Recensione: Necroceros
“Necroceros” è il quarto full-length degli Asphyx pubblicato dopo la ripartenza… vera, avvenuta a parere di chi scrive con “Incoming Death”, quattro anni fa.
Com’era logico aspettarsi, tutta la rabbia, energia e idee che girovagavano nelle menti dei Nostri durante i lunghi e numerosi mesi di attesa, sono state trasfuse – in quel del 2016 – al 100% nel suddetto CD. Costruendo così un qualcosa di memorabile, fantastico, fuori dalla media del genere, e di tanto.
È ora altrettanto logico, almeno a parere di chi scrive, che il novello LP non possa presentare lo stesso effetto sorpresa di “Incoming Death”, risultando un semplice tassello di una carriera rinata nella sua capacità produttiva. Che poi semplice non è: la classe non è acqua, difatti, e gli Asphyx ne possiedono tanta, sino ai massimi livelli; tanto da essere, sempre e comunque, uno dei migliori act mondiali di death metal.
“Necroceros”, anzitutto, definisce in maniera irrevocabile il marchio di fabbrica del combo olandese, leggibile con facilità a tutte le latitudini. Un merito non da poco, se si pensa alla mostruosa marea di formazioni che praticano il death metal stesso. Anzi, quando nell’arte si raggiunge una forma facilmente individuabile da tutti, universale, ecco allora che viene tagliato il traguardo più complicato ma anche più importante. Gli Asphyx sono gli Asphyx. Sia al Polo Nord, sia al Polo Sud. E questo, in primis, grazie al perfetto matrimonio fra la voce del fenomenale Martin van Drunen e il sound elaborato dagli altri tre componenti della band. Un’unione praticamente unica nella sua dannata efficacia e consistenza che, da sola, forma la struttura portante da cui si diramano le varie song. Paul Baayens, non a caso, è una micidiale macchina da riff da goduria assoluta. Leggermente zanzarosi, gli accordi macinati dalla sei corde coprono un volume di suono immenso, in cui saettano come lame rapidi assoli, per un rifferama anch’esso unico al Mondo. Perfetta anche la sezione ritmica, a volte lenta e veloce allo stesso tempo (‘Mount Skull’), sempre e comunque rispettosa dei dettami di base che impongono un incedere mai estremo, mai esagerato; anzi perfettamente intelligibile anche nei momenti in cui si alzano verticalmente i BPM (‘Botox Implosion’). Molto efficace anche il basso di Alwin Zuur che romba spaventosamente senza soluzione di continuità (‘Yield or Die’).
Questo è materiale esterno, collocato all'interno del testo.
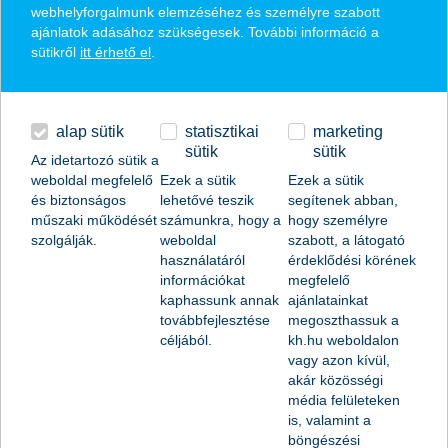
webhelyforgalmunk elemzéséhez és személyre szabott
7400 Kaposvár Széchenyi tér 8.
ajánlatok adásához szükségesek. További információ a
sütikről
itt érhető el
.
KAPUVÁR
9330 Kapuvár Fő tér 13.
KARCAG
alap sütik
statisztikai
marketing
5300 Karcag Kossuth tér 2-3.
sütik
sütik
Az idetartozó sütik a
weboldal megfelelő
Ezek a sütik
Ezek a sütik
KAZINCBARCIKA
és biztonságos
lehetővé teszik
segítenek abban,
3700 Kazincbarcika Egressy Béni út 46/A
műszaki működését
számunkra, hogy a
hogy személyre
szolgálják.
weboldal
szabott, a látogató
KECSKEMÉT
használatáról
érdeklődési körének
6000 Kecskemét Nagykőrösi utca 9/A.
információkat
megfelelő
kaphassunk annak
ajánlatainkat
KESZTHELY
továbbfejlesztése
megoszthassuk a
8360 Keszthely Fő tér 6-8.
céljából.
kh.hu weboldalon
vagy azon kívül,
KISKŐRÖS
akár közösségi
6200 Kiskőrös Petőfi tér 2.
média felületeken
is, valamint a
böngészési
KISKUNFÉLEGYHÁZA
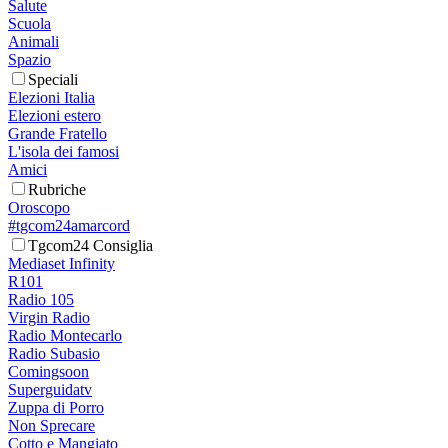
Salute
Scuola
Animali
Spazio
Speciali
Elezioni Italia
Elezioni estero
Grande Fratello
L'isola dei famosi
Amici
Rubriche
Oroscopo
#tgcom24amarcord
Tgcom24 Consiglia
Mediaset Infinity
R101
Radio 105
Virgin Radio
Radio Montecarlo
Radio Subasio
Comingsoon
Superguidatv
Zuppa di Porro
Non Sprecare
Cotto e Mangiato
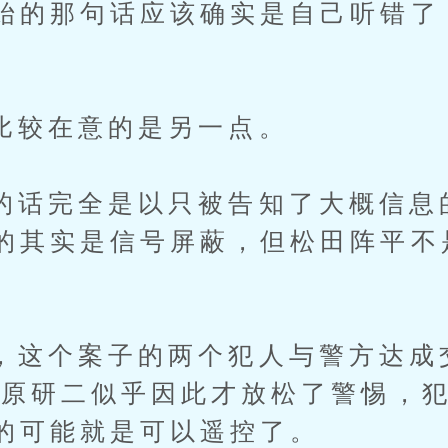
始的那句话应该确实是自己听错了
在意的是另一点。
完全是以只被告知了大概信息
的其实是信号屏蔽，但松田阵平不
个案子的两个犯人与警方达成
萩原研二似乎因此才放松了警惕，
的可能就是可以遥控了。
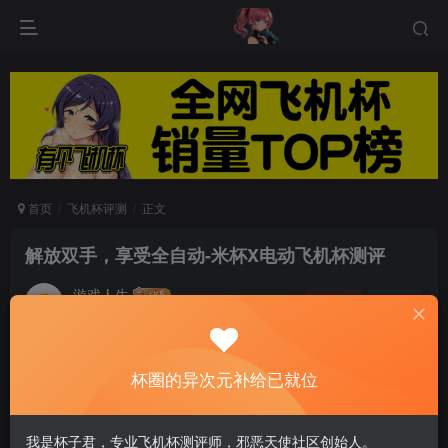
首页
飞机杯评测
正文
解放双手，享受全自动-米杯X电动飞机杯测评
游戏人生
关注
私信
6个月前发布
0
93
10
杯圈的异次元补给已就位
米杯X的外观设计虽然比较简约，但是功能却非常
齐全。十档伸缩和十频震动可以自由切换，加上自
我是杯子君，专业飞机杯测评师，邪恶天使社区创始人。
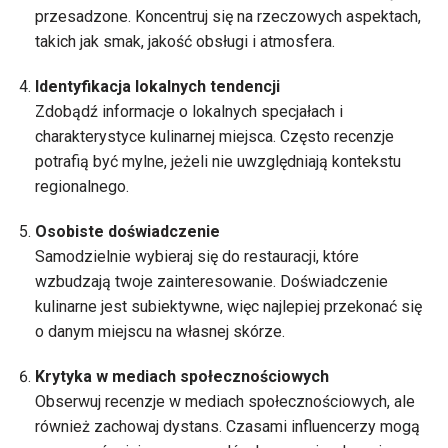
przesadzone. Koncentruj się na rzeczowych aspektach,
takich jak smak, jakość obsługi i atmosfera.
Identyfikacja lokalnych tendencji
Zdobądź informacje o lokalnych specjałach i
charakterystyce kulinarnej miejsca. Często recenzje
potrafią być mylne, jeżeli nie uwzględniają kontekstu
regionalnego.
Osobiste doświadczenie
Samodzielnie wybieraj się do restauracji, które
wzbudzają twoje zainteresowanie. Doświadczenie
kulinarne jest subiektywne, więc najlepiej przekonać się
o danym miejscu na własnej skórze.
Krytyka w mediach społecznościowych
Obserwuj recenzje w mediach społecznościowych, ale
również zachowaj dystans. Czasami influencerzy mogą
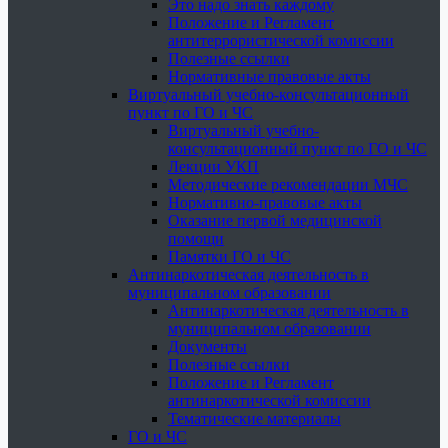
Это надо знать каждому
Положение и Регламент
антитеррористической комиссии
Полезные ссылки
Нормативные правовые акты
Виртуальный учебно-консультационный
пункт по ГО и ЧС
Виртуальный учебно-
консультационный пункт по ГО и ЧС
Лекции УКП
Методические рекомендации МЧС
Нормативно-правовые акты
Оказание первой медицинской
помощи
Памятки ГО и ЧС
Антинаркотическая деятельность в
муниципальном образовании
Антинаркотическая деятельность в
муниципальном образовании
Документы
Полезные ссылки
Положение и Регламент
антинаркотической комиссии
Тематические материалы
ГО и ЧС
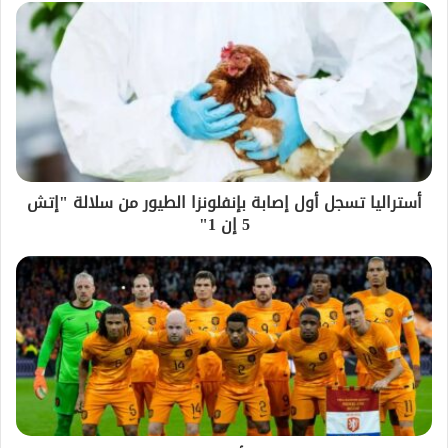
أستراليا تسجل أول إصابة بإنفلونزا الطيور من سلالة "إتش
5 إن 1"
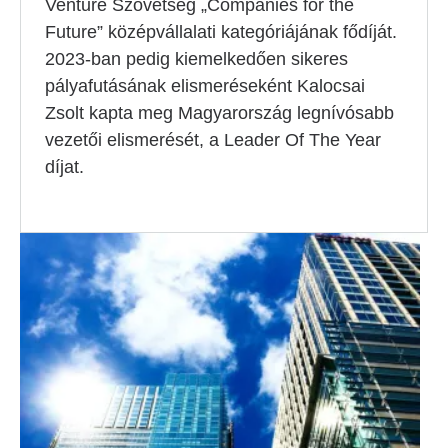
Venture Szövetség „Companies for the
Future” középvállalati kategóriájának fődíját.
2023-ban pedig kiemelkedően sikeres
pályafutásának elismeréseként Kalocsai
Zsolt kapta meg Magyarország legnívósabb
vezetői elismerését, a Leader Of The Year
díjat.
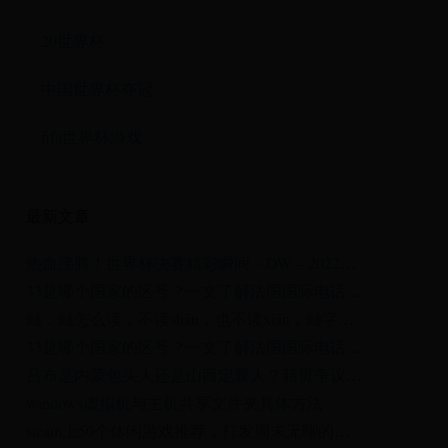
20世界杯
中国世界杯夺冠
fifa世界杯游戏
最新文章
热血沸腾！世界杯决赛精彩瞬间 – DW – 2022年12月19日
33是哪个国家的区号？一文了解法国国际电话代码
屾：屾怎么读，不读shān，也不读xiān，屾字什么意思？两个山是什么字？
33是哪个国家的区号？一文了解法国国际电话代码
吕布是内蒙包头人还是山西定襄人？籍贯争议源自曹操的一项政策
windows虚拟机与主机共享文件夹具体方法
steam上50个休闲游戏推荐，打发周末无聊的下午时光必备！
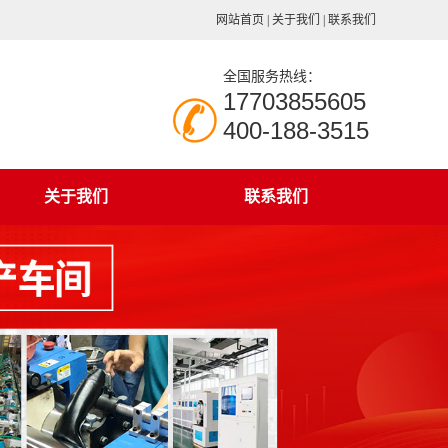
网站首页
|
关于我们
|
联系我们
全国服务热线：
17703855605
400-188-3515
关于我们
联系我们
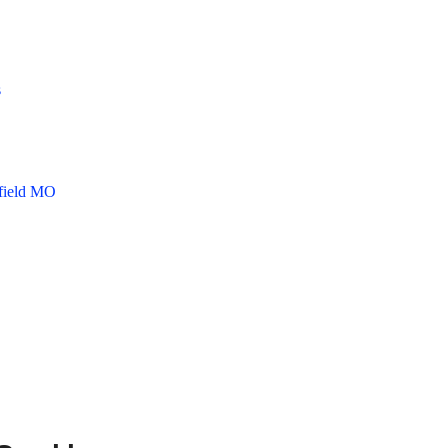
s
gfield MO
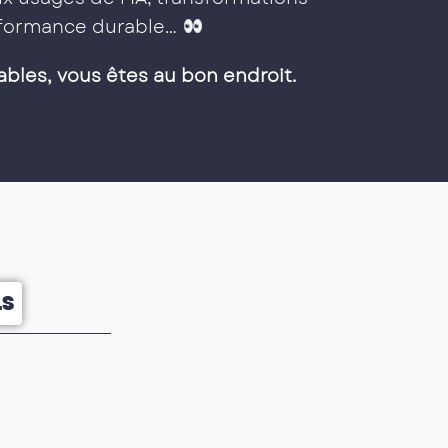
erformance durable…
ables, vous êtes au bon endroit.
LS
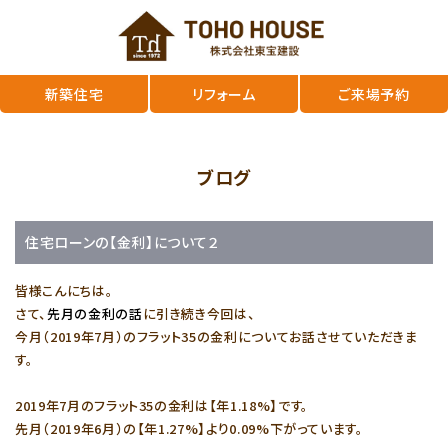
新築住宅
リフォーム
ご来場予約
ブログ
住宅ローンの【金利】について２
皆様こんにちは。
さて、
先月の金利の話
に引き続き今回は、
今月（2019年7月）のフラット35の金利についてお話させていただきま
す。
2019年7月のフラット35の金利は【年1.18%】です。
先月（2019年6月）の【年1.27%】より0.09%下がっています。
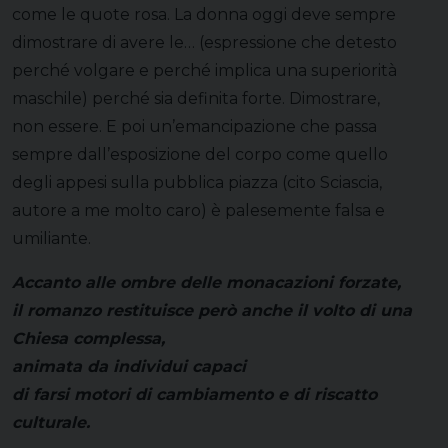
come le quote rosa. La donna oggi deve sempre
dimostrare di avere le… (espressione che detesto
perché volgare e perché implica una superiorità
maschile) perché sia definita forte. Dimostrare,
non essere. E poi un’emancipazione che passa
sempre dall’esposizione del corpo come quello
degli appesi sulla pubblica piazza (cito Sciascia,
autore a me molto caro) è palesemente falsa e
umiliante.
Accanto alle ombre delle monacazioni forzate,
il romanzo restituisce però anche il volto di una
Chiesa complessa,
animata da individui capaci
di farsi motori di cambiamento e di riscatto
culturale.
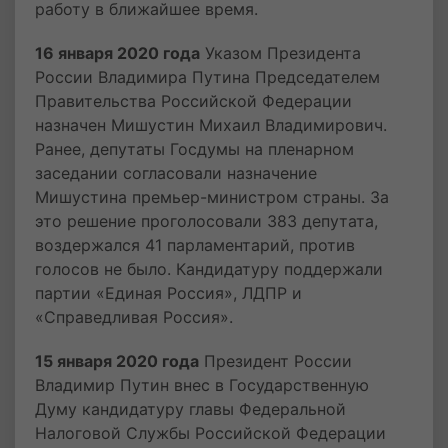
работу в ближайшее время.
16 января 2020 года
Указом Президента
России Владимира Путина Председателем
Правительства Российской Федерации
назначен Мишустин Михаил Владимирович.
Ранее, депутаты Госдумы на пленарном
заседании согласовали назначение
Мишустина премьер-министром страны. За
это решение проголосовали 383 депутата,
воздержался 41 парламентарий, против
голосов не было. Кандидатуру поддержали
партии «Единая Россия», ЛДПР и
«Справедливая Россия».
15 января 2020 года
Президент России
Владимир Путин внес в Государственную
Думу кандидатуру главы Федеральной
Налоговой Службы Российской Федерации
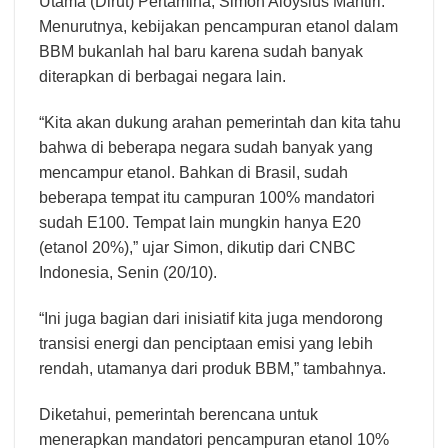
Utama (Dirut) Pertamina, Simon Aloysius Mantiri.
Menurutnya, kebijakan pencampuran etanol dalam
BBM bukanlah hal baru karena sudah banyak
diterapkan di berbagai negara lain.
“Kita akan dukung arahan pemerintah dan kita tahu
bahwa di beberapa negara sudah banyak yang
mencampur etanol. Bahkan di Brasil, sudah
beberapa tempat itu campuran 100% mandatori
sudah E100. Tempat lain mungkin hanya E20
(etanol 20%),” ujar Simon, dikutip dari CNBC
Indonesia, Senin (20/10).
“Ini juga bagian dari inisiatif kita juga mendorong
transisi energi dan penciptaan emisi yang lebih
rendah, utamanya dari produk BBM,” tambahnya.
Diketahui, pemerintah berencana untuk
menerapkan mandatori pencampuran etanol 10%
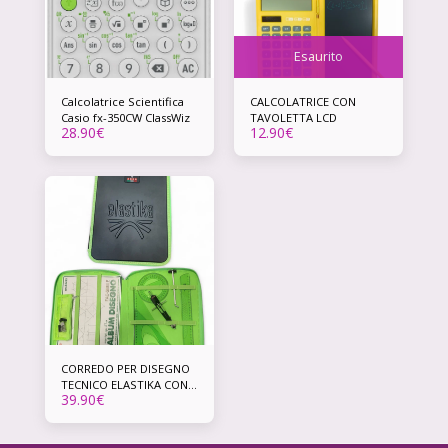
Esaurito
Calcolatrice Scientifica
CALCOLATRICE CON
Casio fx-350CW ClassWiz
TAVOLETTA LCD
28.90
€
12.90
€
CORREDO PER DISEGNO
TECNICO ELASTIKA CON
39.90
€
SCATOLA REGALO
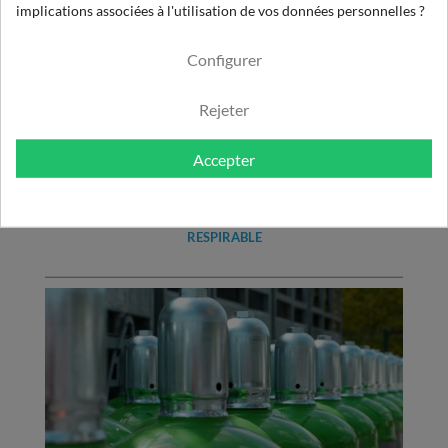
implications associées à l'utilisation de vos données personnelles ?
Configurer
Rejeter
Accepter
EXPERTISE DE L'AIR COMPRIMÉ À USAGE
RESPIRABLE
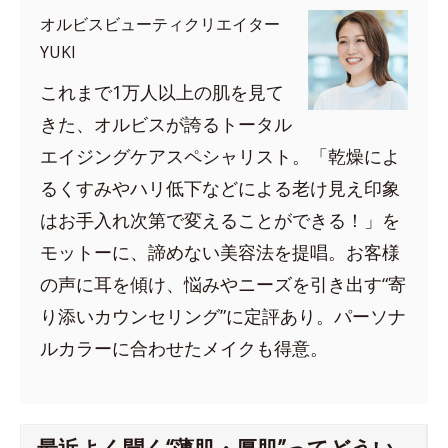
オルビスビューティクリエイター
YUKI
これまで1万人以上の肌を見て
きた、オルビスが誇るトータル
エイジングケアスペシャリスト。「乾燥によ
るくすみやハリ低下などによる老け見え印象
はお手入れ次第で変えることができる！」を
モットーに、諦めない美容法を提唱。お客様
の声に耳を傾け、悩みやニーズを引き出す“寄
り添いカウンセリング”に定評あり。パーソナ
ルカラーに合わせたメイクも得意。
最近よく聞く“薄肌・厚肌”ってどうい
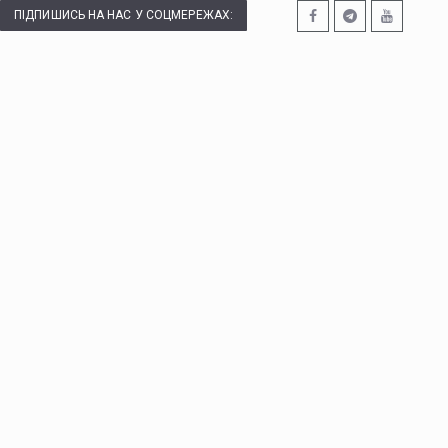
ПІДПИШИСЬ НА НАС У СОЦМЕРЕЖАХ:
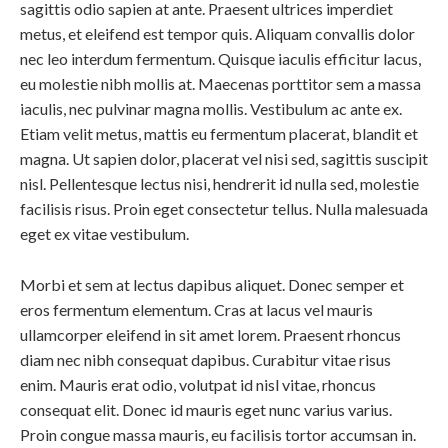
sagittis odio sapien at ante. Praesent ultrices imperdiet
metus, et eleifend est tempor quis. Aliquam convallis dolor
nec leo interdum fermentum. Quisque iaculis efficitur lacus,
eu molestie nibh mollis at. Maecenas porttitor sem a massa
iaculis, nec pulvinar magna mollis. Vestibulum ac ante ex.
Etiam velit metus, mattis eu fermentum placerat, blandit et
magna. Ut sapien dolor, placerat vel nisi sed, sagittis suscipit
nisl. Pellentesque lectus nisi, hendrerit id nulla sed, molestie
facilisis risus. Proin eget consectetur tellus. Nulla malesuada
eget ex vitae vestibulum.
Morbi et sem at lectus dapibus aliquet. Donec semper et
eros fermentum elementum. Cras at lacus vel mauris
ullamcorper eleifend in sit amet lorem. Praesent rhoncus
diam nec nibh consequat dapibus. Curabitur vitae risus
enim. Mauris erat odio, volutpat id nisl vitae, rhoncus
consequat elit. Donec id mauris eget nunc varius varius.
Proin congue massa mauris, eu facilisis tortor accumsan in.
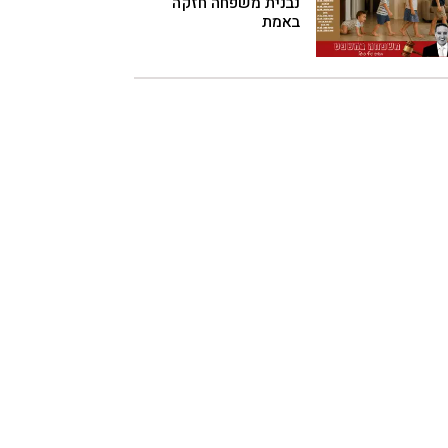
נבנית משפחה חזקה
באמת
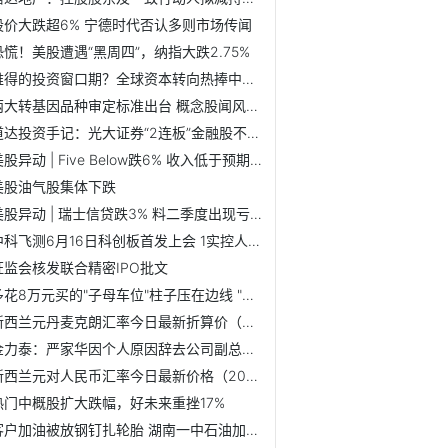
股价大跌超6% 宁德时代否认多则市场传闻
恐慌！美股遭遇“黑周四”，纳指大跌2.75%
难得的投资窗口期？全球资本转向热捧中国股票
两大转基因品种审定标准出台 概念股闻风而动
道达投资手记：光大证券“2连板”金融股不在风口
美股异动 | Five Below跌6% 收入低于预期 下调全年业绩指引
美股油气股集体下跌
美股异动 | 瑞士信贷跌3% 料二季度出现亏损
中科飞测6月16日科创板首发上会 1实控人为美国国籍
证监会核发联合精密IPO批文
多花8万元买的"子母车位"柱子压在边线 "新湖"强调"方便"
新西兰元丹麦克朗汇率今日最新折算价（2022年6月9日）
金力泰：严家华因个人原因辞去公司副总裁职务
新西兰元对人民币汇率今日最新价格（2022年6月9日）
热门中概股扩大跌幅，好未来重挫17%
客户加油被放钢钉扎轮胎 湖南一中石油加油站：正在调查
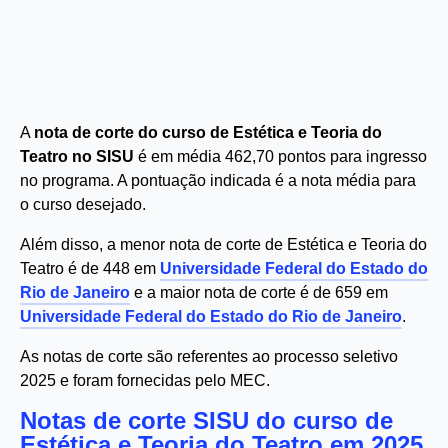
A
nota de corte do curso de Estética e Teoria do
Teatro no SISU
é em média 462,70 pontos para ingresso
no programa. A pontuação indicada é a nota média para
o curso desejado.
Além disso, a menor nota de corte de Estética e Teoria do
Teatro é de 448 em
Universidade Federal do Estado do
Rio de Janeiro
e a maior nota de corte é de 659 em
Universidade Federal do Estado do Rio de Janeiro
.
As notas de corte são referentes ao processo seletivo
2025 e foram fornecidas pelo MEC.
Notas de corte SISU do curso de
Estética e Teoria do Teatro em 2025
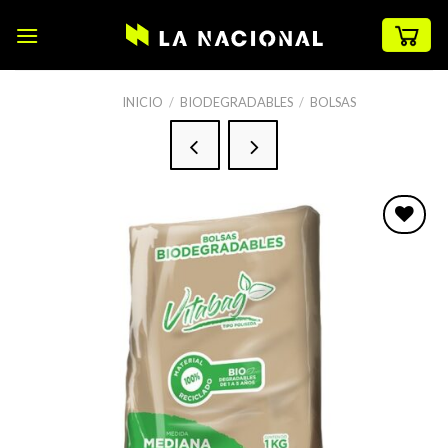
Skip
to
content
INICIO
/
BIODEGRADABLES
/
BOLSAS
Favoritos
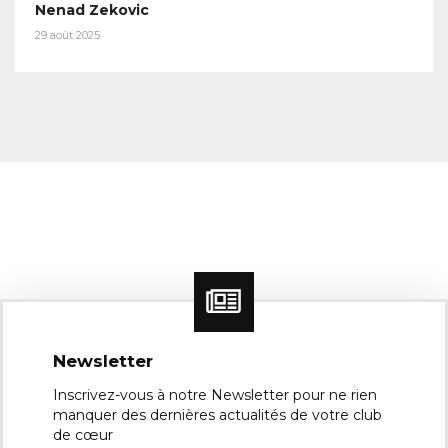
Nenad Zekovic
29 août 2025
Newsletter
Inscrivez-vous à notre Newsletter pour ne rien
manquer des dernières actualités de votre club
de cœur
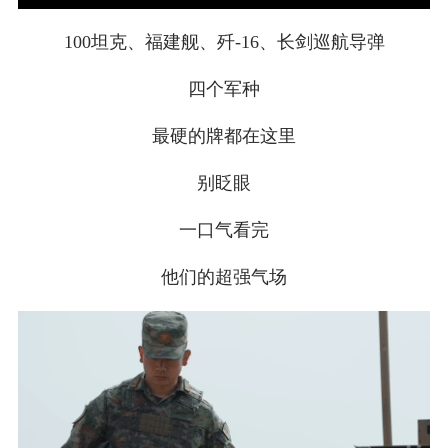
100坦克、福建舰、歼-16、长剑巡航导弹
四个军种
最硬的牌都在这里
别眨眼
一口气看完
他们的超强气场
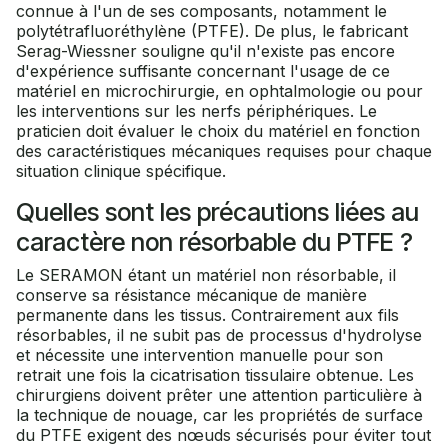
connue à l'un de ses composants, notamment le
polytétrafluoréthylène (PTFE). De plus, le fabricant
Serag-Wiessner souligne qu'il n'existe pas encore
d'expérience suffisante concernant l'usage de ce
matériel en microchirurgie, en ophtalmologie ou pour
les interventions sur les nerfs périphériques. Le
praticien doit évaluer le choix du matériel en fonction
des caractéristiques mécaniques requises pour chaque
situation clinique spécifique.
Quelles sont les précautions liées au
caractère non résorbable du PTFE ?
Le SERAMON étant un matériel non résorbable, il
conserve sa résistance mécanique de manière
permanente dans les tissus. Contrairement aux fils
résorbables, il ne subit pas de processus d'hydrolyse
et nécessite une intervention manuelle pour son
retrait une fois la cicatrisation tissulaire obtenue. Les
chirurgiens doivent prêter une attention particulière à
la technique de nouage, car les propriétés de surface
du PTFE exigent des nœuds sécurisés pour éviter tout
Più su si è accennato alle canzoni, risplendenti di fervore compositivo. Nel senso che van Drunen e compagni cercano costantemente di diversificare il gusto della pietanza. Riuscendoci. Seppur irreprensibilmente adese al loro inimitabile stile, le tracce si rivelano parecchio diverse le une dalle altre. Circostanza figlia di tanto sale in zucca, di un’inventiva sicuramente rara, capace di sondare, anche, i più scuri anfratti del doom (la suite ‘Three Years of Famine’). Forse inganna un po’ l’opener-track ‘The Sole Cure Is Death’ poiché, pur essendo massiccia e potente, non mostra segni particolari nel mantenersi nella (alta) media delle tracce concepite dal quartetto di Oldenzaal.
Proseguendo il tragitto sino alla closing-track, che è anche la title-track, invece, vengono a galla come sacche d’aria tracce di notevole spessore come, per esempio, ‘Molten Black Earth’, profonda immersione negli incubi più morbosi, o ‘Knights Templar Stand’ e ‘In Blazing Oceans’, accurate dimostrazioni di come devono essere eseguiti gli slow e up-tempo in ambito death. Notevole anche la seconda suite, e cioè la ridetta ‘Necroceros’, visionaria e tetra rivisitazione di luoghi occulti, nascosti, sotterranei, come cripte o catacombe, in cui impera l’odore acre e pungente della putrefazione umana. Il suo crescendo, inoltre, nasconde dei segmenti melodici del tutto inattesi che ne impreziosiscono l’insieme.
In definitiva “Necroceros” è, a tutti gli effetti, un gran bell’album di puro death metal. Gli Asphyx ci sono sempre, quindi. A mulinare il loro inconfondibile stile con voglia, passione, tenacia e qualità.